The word tapu is often explained as bearing the meaning of “sacred,” but that may be said to be one of its minor or secondary meanings. The term always implies a prohibition, and the rules of tapu are practically a series of prohibitions. A tapu place is a probibited place; a tapu person is a person who must keep aloof from others; a tapu house cannot be used for common purposes, as cooking or eating. To pollute any tapu place or person, as by page 84 contact with cooked food, is a serious matter, and places the offender in a very dangerous predicament. It is dangerous because he has offended the gods, and until he has, through the services of a tohunga, placated such gods, his life is in danger. Another phase of tapu is represented by such conditions as are termed “unclean” in the Scriptures. The gods represent the vital power and force of all tapu, they are the backbone of the system, and fear of the gods was the strongest force in Maori life.

▶ _Dataset records_:
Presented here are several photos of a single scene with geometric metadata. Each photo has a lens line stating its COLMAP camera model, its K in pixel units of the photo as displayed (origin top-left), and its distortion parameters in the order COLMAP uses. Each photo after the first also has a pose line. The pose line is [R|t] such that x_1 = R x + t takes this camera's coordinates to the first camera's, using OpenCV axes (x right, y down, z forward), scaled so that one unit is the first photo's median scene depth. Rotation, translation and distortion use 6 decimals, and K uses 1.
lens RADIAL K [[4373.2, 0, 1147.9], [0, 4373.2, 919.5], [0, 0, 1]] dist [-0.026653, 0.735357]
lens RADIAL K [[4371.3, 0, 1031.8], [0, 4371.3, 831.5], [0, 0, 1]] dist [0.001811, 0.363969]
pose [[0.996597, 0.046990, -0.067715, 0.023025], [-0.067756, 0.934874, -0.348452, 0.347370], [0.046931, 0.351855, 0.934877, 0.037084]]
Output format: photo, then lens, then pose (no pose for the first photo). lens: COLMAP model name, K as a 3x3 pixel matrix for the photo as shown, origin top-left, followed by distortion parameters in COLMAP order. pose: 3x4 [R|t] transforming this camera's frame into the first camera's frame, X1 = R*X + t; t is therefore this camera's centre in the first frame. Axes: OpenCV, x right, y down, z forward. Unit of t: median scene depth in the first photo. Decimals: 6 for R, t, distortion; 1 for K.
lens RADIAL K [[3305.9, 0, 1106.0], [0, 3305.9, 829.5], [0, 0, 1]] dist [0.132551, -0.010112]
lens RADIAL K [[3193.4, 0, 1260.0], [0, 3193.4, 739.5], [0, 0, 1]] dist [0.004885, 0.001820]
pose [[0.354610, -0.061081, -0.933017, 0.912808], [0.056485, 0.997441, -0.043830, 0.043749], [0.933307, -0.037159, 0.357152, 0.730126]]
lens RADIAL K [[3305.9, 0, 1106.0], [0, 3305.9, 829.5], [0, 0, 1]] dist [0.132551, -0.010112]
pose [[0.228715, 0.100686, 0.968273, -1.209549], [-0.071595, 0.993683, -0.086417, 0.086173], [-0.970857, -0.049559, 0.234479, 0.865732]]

▶ _What to do_:
1. In the passage on tapu, what does the term always imply?
2. Using the passage on tapu, explain why polluting a tapu place or person puts the offender in danger.

▶ _Answer set_:
1. It always implies a prohibition.

2. The offender has offended the gods. His life stays in danger until he has placated those gods through the services of a tohunga.